Клиентка вдруг густо побагровела, хотела, видимо, сказать что-то резкое, но подбородок ее мелко задрожал, глаза налились слезами, и она несколько картинно прикрыла лицо белым носовым платком.
— Мне нужна не официальная помощь и, возможно, даже не медицинская, а человеческая. Я пришла к вам с надеждой, что вы облегчите мои мучения. Даже не физические. Я невыразимо страдаю. Не понимаю, почему именно со мной это случилось. Меня не слышат, не понимают. Я очень одинока.
— Но вы живете не одна, — негромко произнесла Ирина, посмотрев клиентке прямо в глаза. — Ваши родственники о вас заботятся.
— Да, я не одна. Но вы думаете, это легко? Ты между жизнью и смертью, а люди, которые считаются близкими… они же думают только о себе. О своей работе, развлечениях, отдыхе. Нет, никто не подает вида, что я им в тягость, но иногда… или всегда… они ведут себя так, будто меня уже нет. Даже дочка и сын. Я не говорю уже о зяте и невестке.
— Вы назвали дочь, сына, зятя, невестку, но по-настоящему негативное отношение я уловила только в последнем случае. Вам не нравится невестка?
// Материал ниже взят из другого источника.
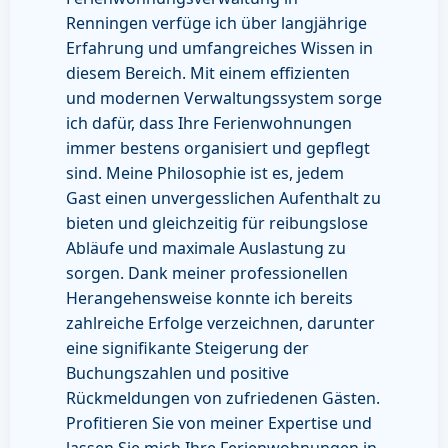
Renningen verfüge ich über langjährige
Erfahrung und umfangreiches Wissen in
diesem Bereich. Mit einem effizienten
und modernen Verwaltungssystem sorge
ich dafür, dass Ihre Ferienwohnungen
immer bestens organisiert und gepflegt
sind. Meine Philosophie ist es, jedem
Gast einen unvergesslichen Aufenthalt zu
bieten und gleichzeitig für reibungslose
Abläufe und maximale Auslastung zu
sorgen. Dank meiner professionellen
Herangehensweise konnte ich bereits
zahlreiche Erfolge verzeichnen, darunter
eine signifikante Steigerung der
Buchungszahlen und positive
Rückmeldungen von zufriedenen Gästen.
Profitieren Sie von meiner Expertise und
lassen Sie mich Ihre Ferienwohnungen in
— Ну, почему не нравится. Просто поражает ее нечуткость, демонстративное поведение. Вот хотя бы такой на первый взгляд пустяк. Она любит крепкие французские духи. А у меня всегда было обостренное обоняние, и слишком сильный запах просто вызывает дурноту. Я даже дезодорантом не пользуюсь. Лучше помыться с мылом несколько раз в день. Женщина должна пахнуть чистотой, а не забивать неприятный запах более сильным. Но вот вчера — стою на кухне, готовлю мужу завтрак. Она выходит. Ну, я уже не говорю о том, что на ней почти прозрачный пеньюар. И просто несет духами! Я ни слова не сказала, только закрыла нос платком. А она как будто не видит. Стоит, смеется, что-то моему мужу рассказывает.